Source passage Block Start
During conversation with a good friend today, I was reminded of a very powerful scene on the DVD recording, The Shadow Effect. As I watched the little girl put on layers and layers of sweaters, I resonated with alarmingly shock at the realization of what I had hidden all these years inside me, which explained a lot why I am the way I am, or was, ever since I came to my independent senses as a “young adult”.
The concept, The Shadow Effect, was introduced to me by a friend, Dr Karl Jacobs, when I was under his care for about 2 weeks in my recovery process. t is about making peace with yourself and others, a self-discovery path introduced by Debbie Ford. The theory goes that everyone has a “shadow” within them, something we do not want others to know about, or some hurt or trauma we have suppressed within us that holds us back from being who we really are. Thus, we need to dig deep and find out what is it so we can let it all go and reconnect with our inner selves. Whether you subscribe to that theory or not, hear me out.
One scene starts with 2 children stand in front of the mirror in a dressing room. For some reason the little girl “spoke” to me in a much more powerful way and I only focused on watching her. She had a sweater on her, with the word “loser” printed right across her chess. She is outcasted and ignored by her peers, and her parents are not proud of her. She is sad and frustrated. She must be some 6 or 7 years old. Slowly she learnt that however, there are some behaviors and actions which would gain her the recognition and praise she crave. So on top of her “loser” sweater, she pulled over another sweater, this time marked “outgoing”, and then another one marked “socialable” and then more and more sweaters on herself with all these positive qualities marked on them. (I am not sure if I remember those sweater labels properly, but you get the idea).
Source passage Block End
Dataset entries Block Start
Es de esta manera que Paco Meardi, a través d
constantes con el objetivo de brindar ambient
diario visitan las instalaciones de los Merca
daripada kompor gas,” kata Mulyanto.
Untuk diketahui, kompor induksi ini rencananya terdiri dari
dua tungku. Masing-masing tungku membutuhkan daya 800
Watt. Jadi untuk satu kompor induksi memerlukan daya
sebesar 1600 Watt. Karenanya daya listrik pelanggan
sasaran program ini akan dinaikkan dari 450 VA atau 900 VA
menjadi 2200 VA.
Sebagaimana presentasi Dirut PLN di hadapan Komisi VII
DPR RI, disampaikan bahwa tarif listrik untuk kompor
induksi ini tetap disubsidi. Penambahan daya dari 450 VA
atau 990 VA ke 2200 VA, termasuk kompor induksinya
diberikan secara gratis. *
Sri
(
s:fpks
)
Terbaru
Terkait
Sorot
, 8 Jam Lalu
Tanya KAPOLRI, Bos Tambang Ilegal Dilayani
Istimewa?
Dataset entries Block End
* **Exercise tasks**
**A.** List every word the passage about The Shadow Effect says is marked on the little girl's sweaters.
**B.** Echo the listing line for line, beginning with its very first line and stopping after the line that contains "Watt. Jadi untuk".

* **Answers to the exercises**
**A.**
- loser
- outgoing
- socialable

**B.**
Es de esta manera que Paco Meardi, a través d
constantes con el objetivo de brindar ambient
diario visitan las instalaciones de los Merca
daripada kompor gas,” kata Mulyanto.
Untuk diketahui, kompor induksi ini rencananya terdiri dari
dua tungku. Masing-masing tungku membutuhkan daya 800
Watt. Jadi untuk satu kompor induksi memerlukan daya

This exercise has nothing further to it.